Gilteritinib, another second-generation oral TKI, has shown highly potent activity against FLT3-ITD and TKD mutations. It also inhibits AXL, an oncogenic tyrosine kinase that facilitates FLT3 activation and has been implicated in some FLT3 inhibitor resistance.
“AXL is also over-expressed in AML, so gilteritinib has a couple of different targets that seem to be promising for AML therapy,” Dr Seddon said.
A notable study of gilteritinib was presented at ASH 2017. In this phase 1 dose-escalation and dose-expansion clinical trial, patients with newly diagnosed AML received gilteritinib with induction, consolidation, and maintenance therapy. Of 21 FLT3-positive patients and 23 patients with wild-type FLT3 included in the trial, 100% of the FLT3-positive patients and 60.9% of the patients with wild-type FLT3 experienced a composite complete remission, and the maximum tolerated dose was not reached.
Gilteritinib also has several currently recruiting trials, including those in the after stem-cell transplant setting, in newly diagnosed patients, in the refractory setting, and compared with chemotherapy.
According to Dr Seddon, different types of resistance have begun to occur with these TKIs. The first is acquisition of a secondary tyrosine kinase domain-point mutation.
“So, we do see some additional acquired mutations occurring in the ATP binding domain, that ultimately alter the conformational state and weaken its binding affinity for FLT3 inhibitors,” she said.
Acquired resistance is also seen in the residue of F691L, the “gatekeeper residue,” as well as in the activation loop residues, specifically D835 and Y842.
“The D835 mutation favors the active kinase conformation, so those drugs that bind to that active conformation state would have better efficacy, or would likely be able to overcome this particular resistance mechanism. Gilteritinib and crenolanib are the 2 drugs that come to mind when we think of binding to the active conformational state, and in vitro data actually suggest that they are able to retain their activity,” Dr Seddon explained. Resistance to FLT3 inhibitors also occurs through increased ligand expression and upregulation of downstream signaling pathways (ie, MAPK/ERK).

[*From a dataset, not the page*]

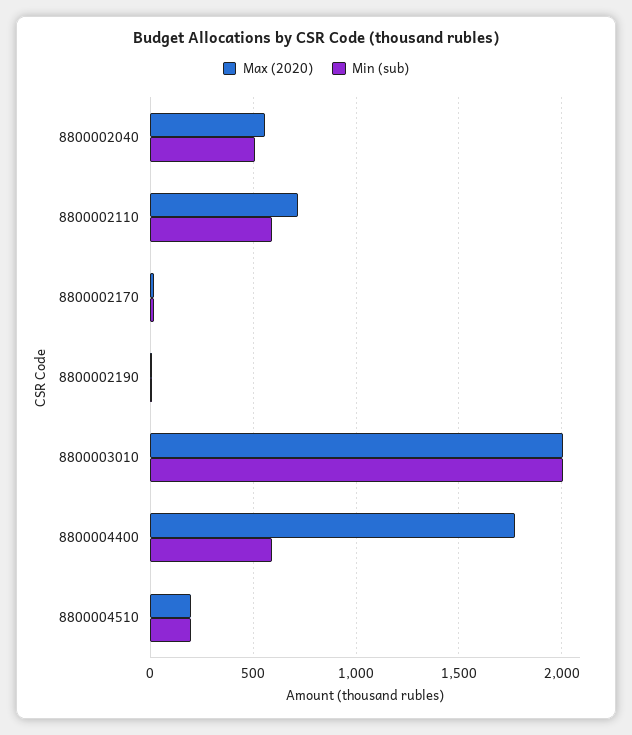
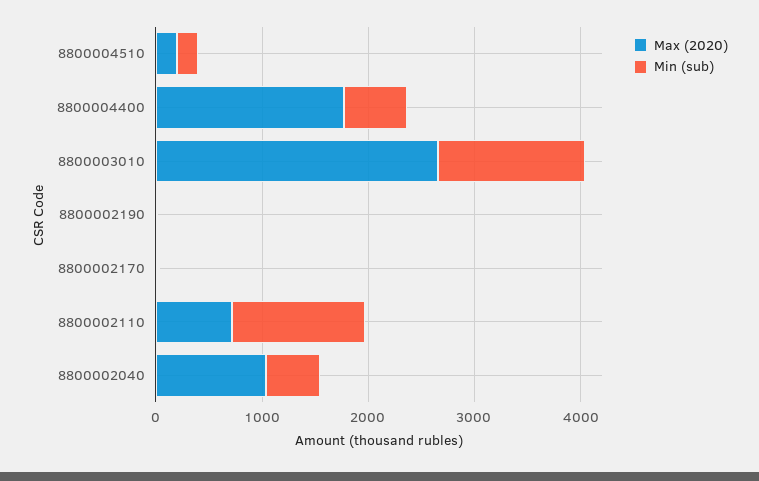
Max (2020), 8800002040: 550 -> 1000
Min (sub), 8800002110: 600 -> 1200
Max (2020), 8800003010: 2000 -> 2600
Min (sub), 8800003010: 2000 -> 1400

“Going forward, ensuring that FLT3 is being tested in all of our AML patients, especially those cytogenetically-normal patients, is very important,” Dr Seddon said.
Providers should also strongly encourage clinical trial participation, she added. Because midostaurin is currently the only FDA-approved FLT3 inhibitor, helping patients obtain access to and coverage for this particular drug will play an important role in the future, as will educating other providers and patients on drug interactions in the treatment of this disease.